• TEXT BLOCK:
-=-=-
Tuesday, September 15, 2009

Expect the Unexpected

Just a quick note today before flying out to the national American Christian Writers Conference, held this year in beautiful Denver, CO. I always have these grand plans of being prepared a day ahead of time, just needing to put my toiletries in at the last minute. But, as usual, I was up late last night finishing my to-do list.

One of the necessary things before taking off on a trip is to make sure the bills are all paid. Because John is a school teacher and just gets paid during the school year, summer is a lo-o-o-ng stretch with little income. By the time September rolls around we're counting the days until the end of the month and a pay check. But there was no getting around it on Saturday--I had to pay those pesky bills.

I wondered aloud, "Lord, how are we going to do this?" I closed the checkbook and walked away, still stymied. A few minutes later Christina brought my mail and placed it on the counter. What did I find tucked between various junk mail and fliers? A check from the school district John had tuned for several weeks ago--to the "tune" of $1,000. Thank you Lord!
-=-=-
• EXCERPTED DATA:
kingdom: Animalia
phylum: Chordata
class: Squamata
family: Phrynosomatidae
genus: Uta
-=-=-
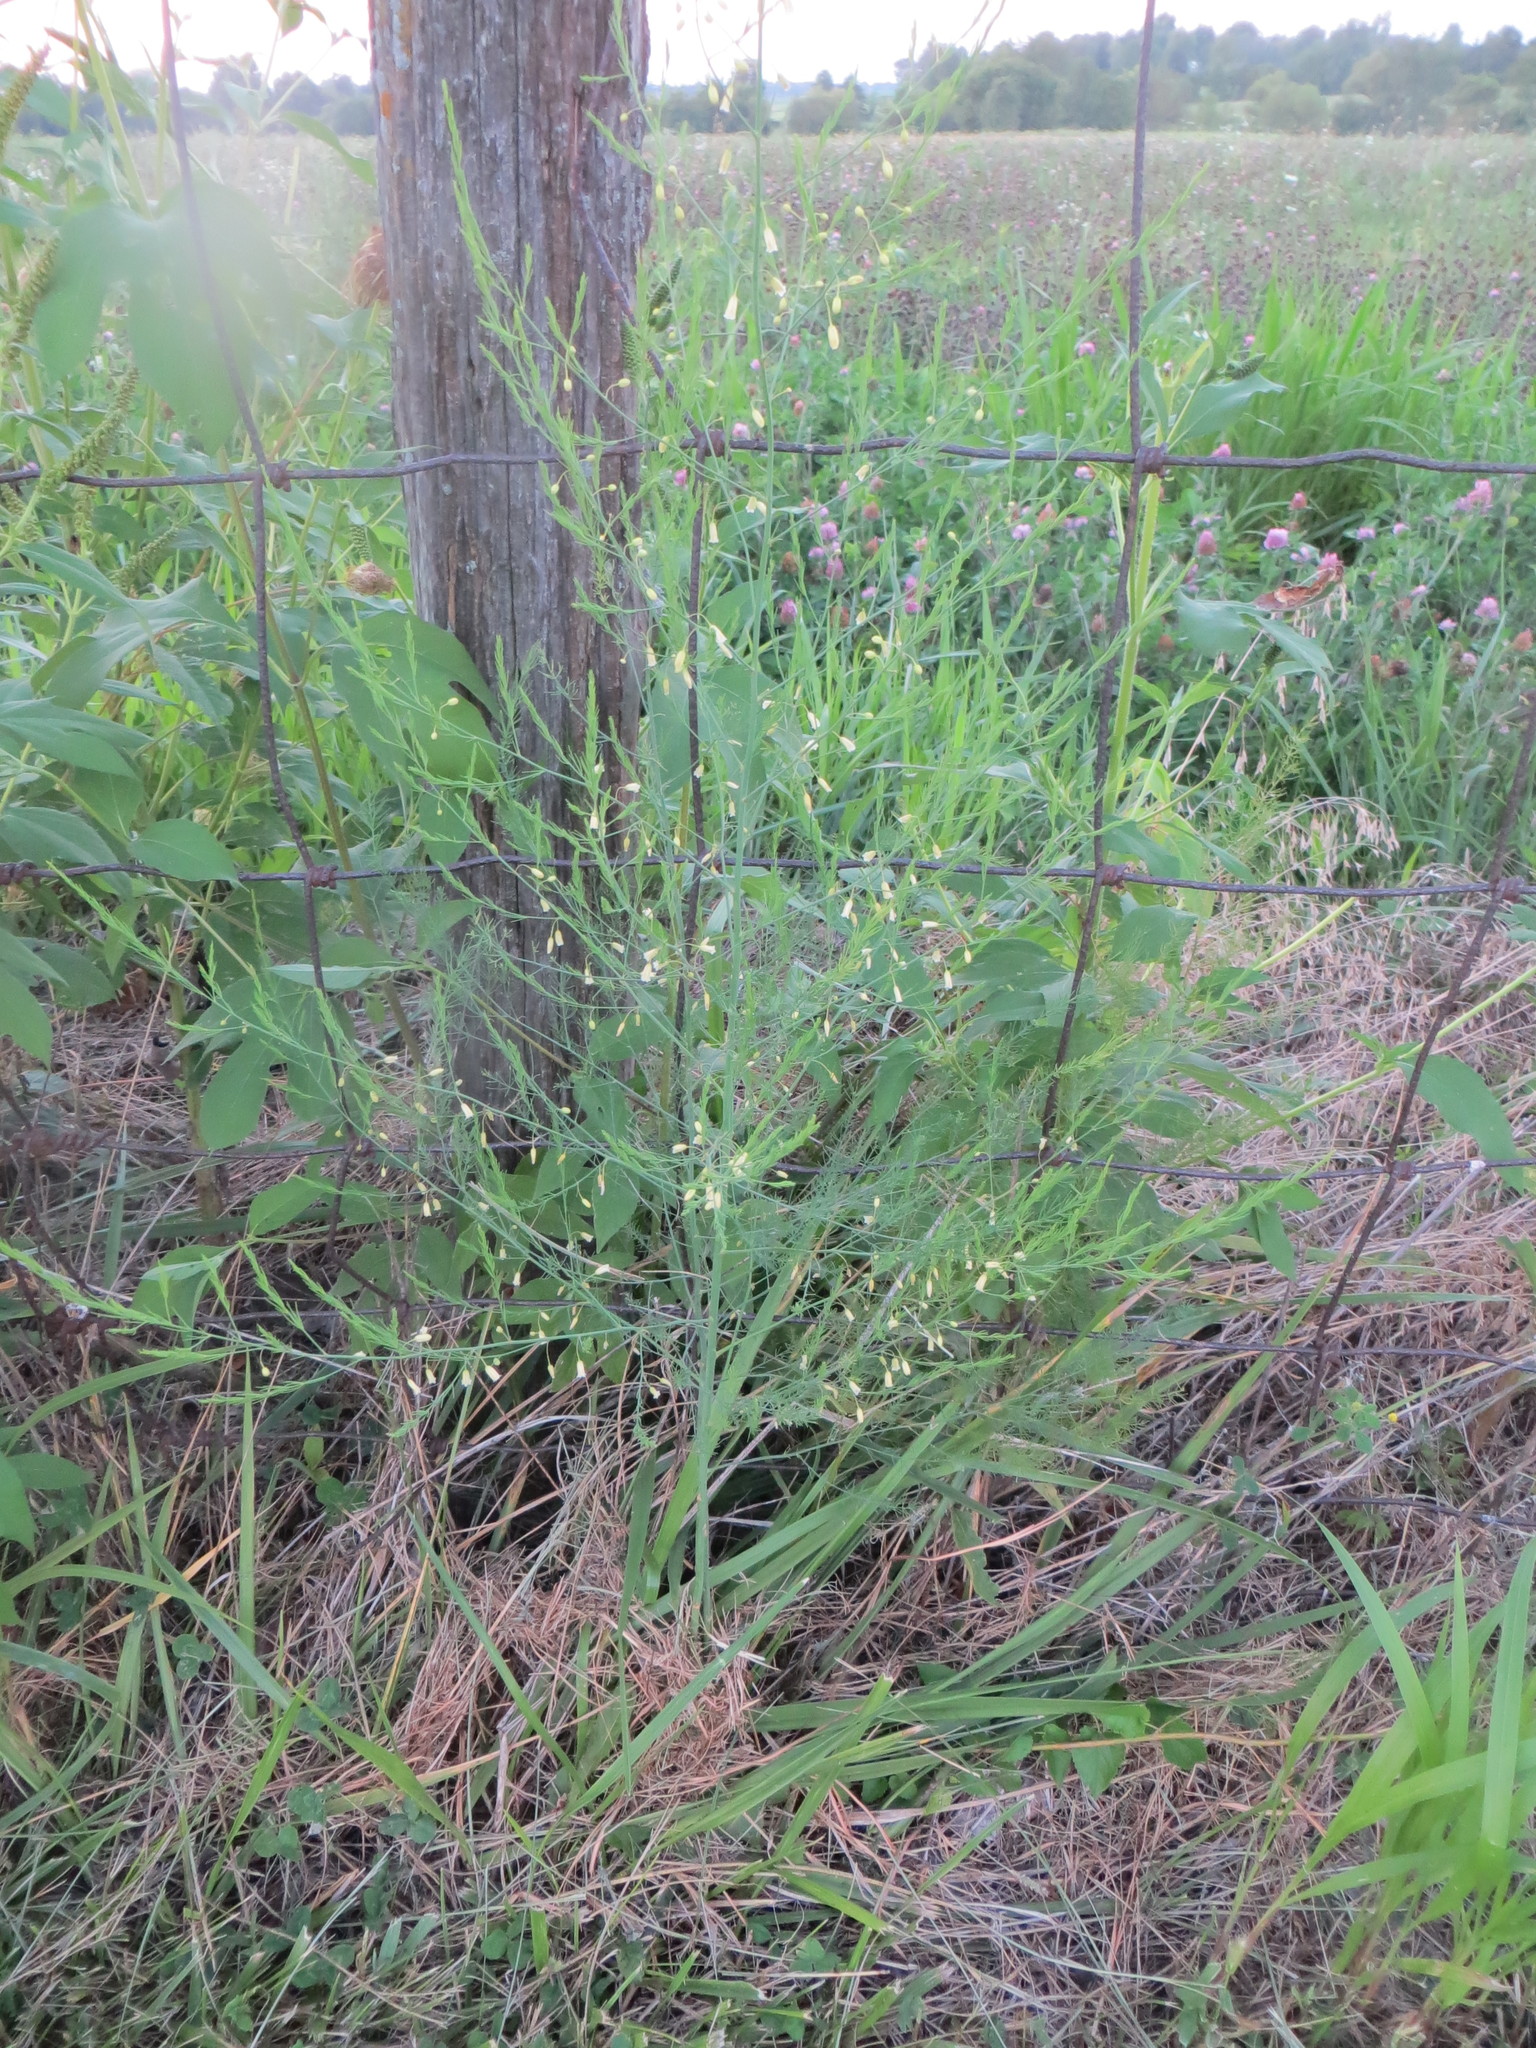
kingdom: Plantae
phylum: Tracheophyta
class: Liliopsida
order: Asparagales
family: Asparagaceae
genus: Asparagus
-=-=-
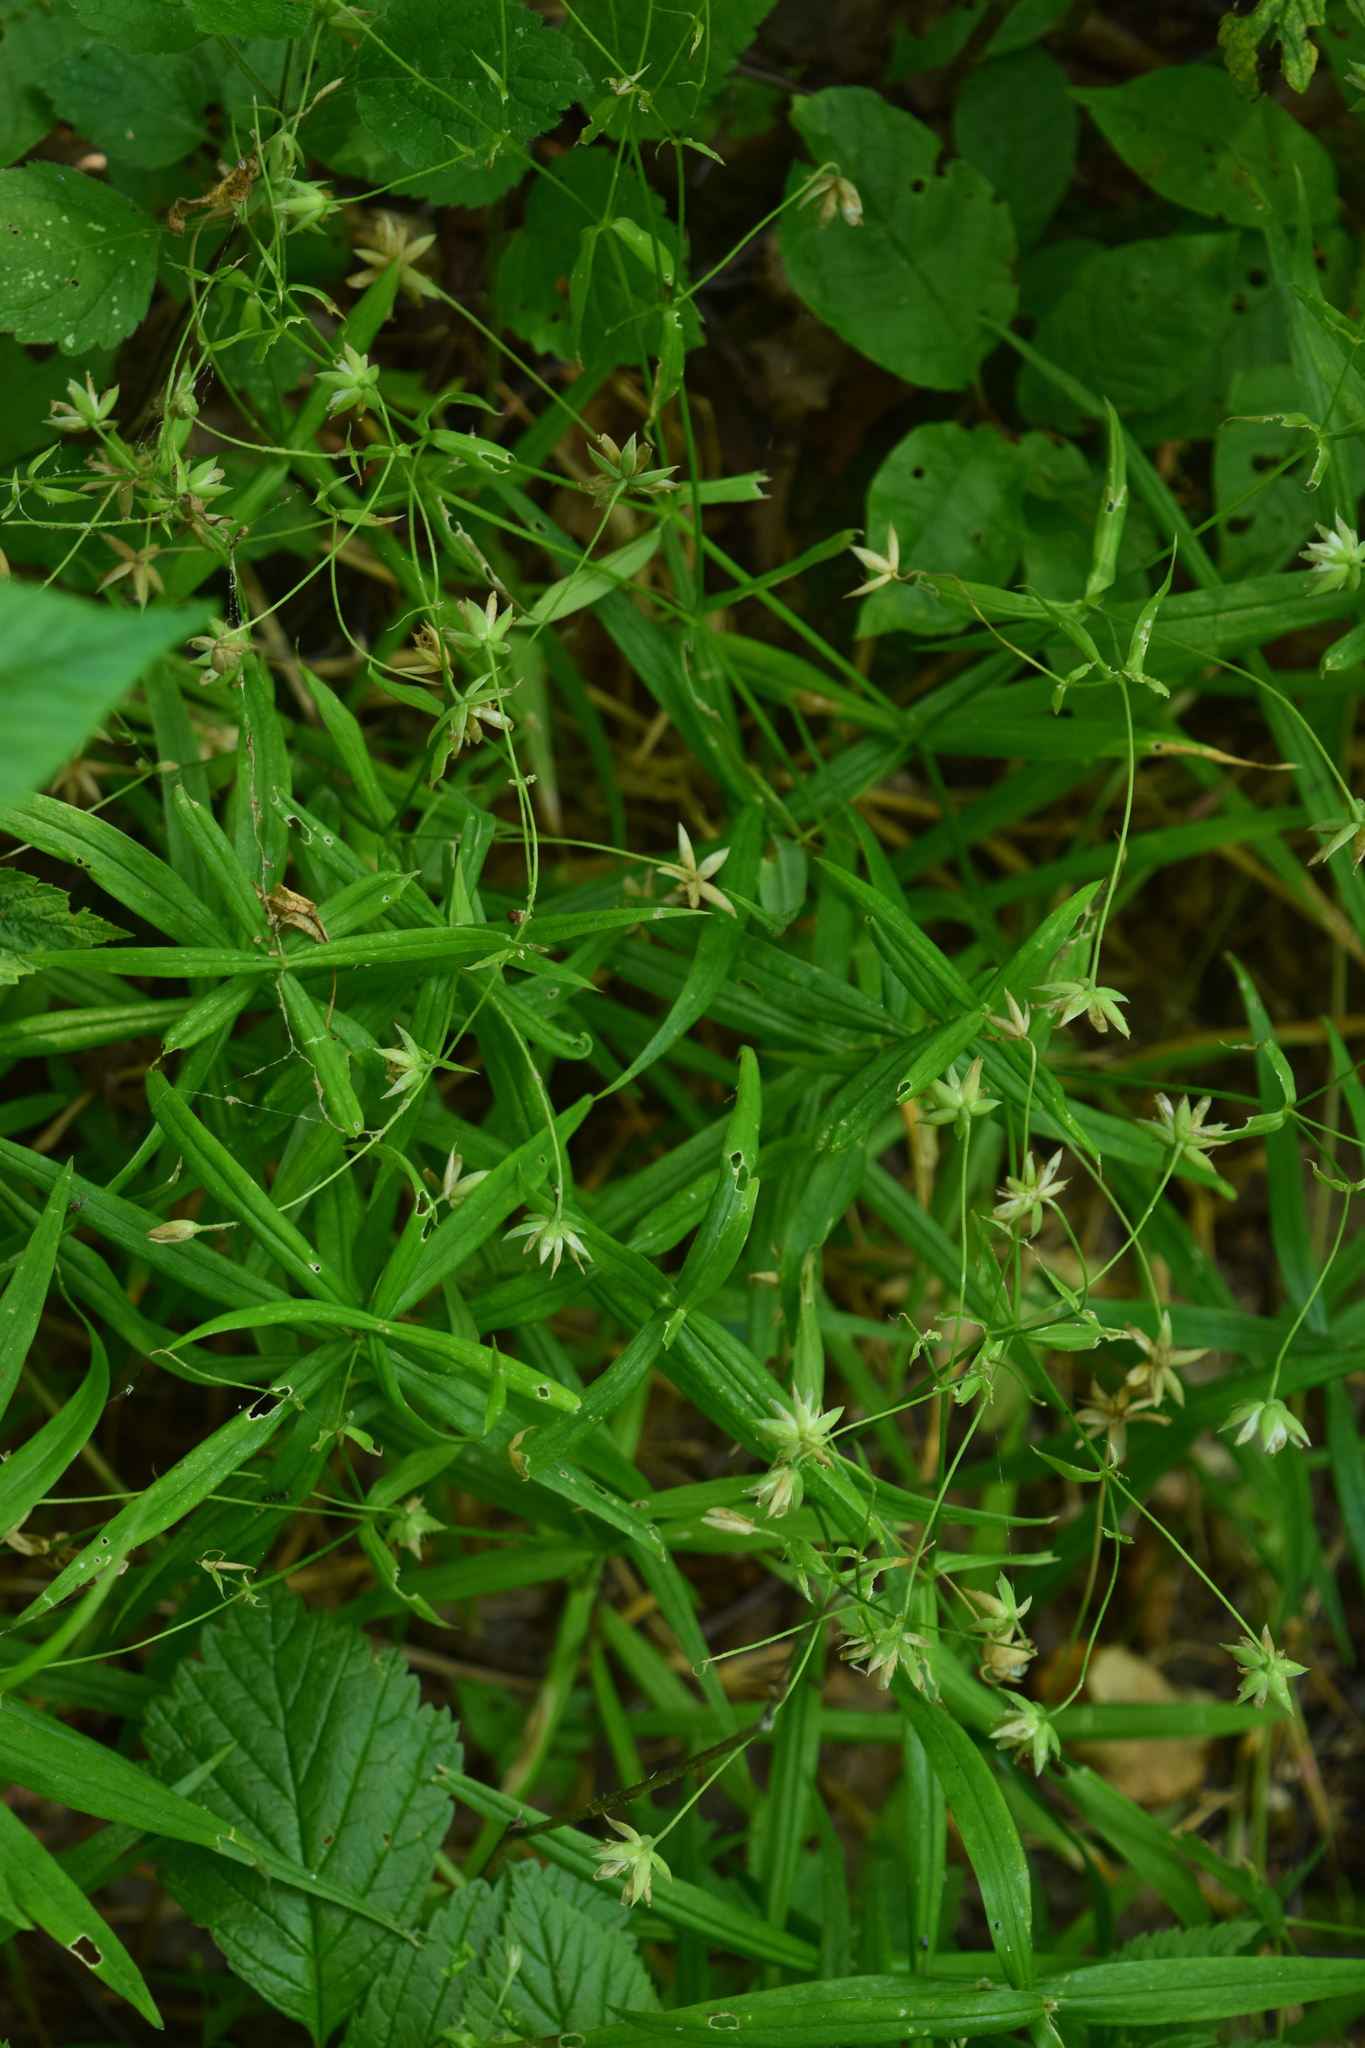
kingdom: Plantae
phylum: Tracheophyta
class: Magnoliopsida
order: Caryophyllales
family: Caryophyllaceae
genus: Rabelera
-=-=-
In the "Expect the Unexpected" post, what was the amount of the check from the school district?

• SOLUTION TO THIS PROBLEM:
$1,000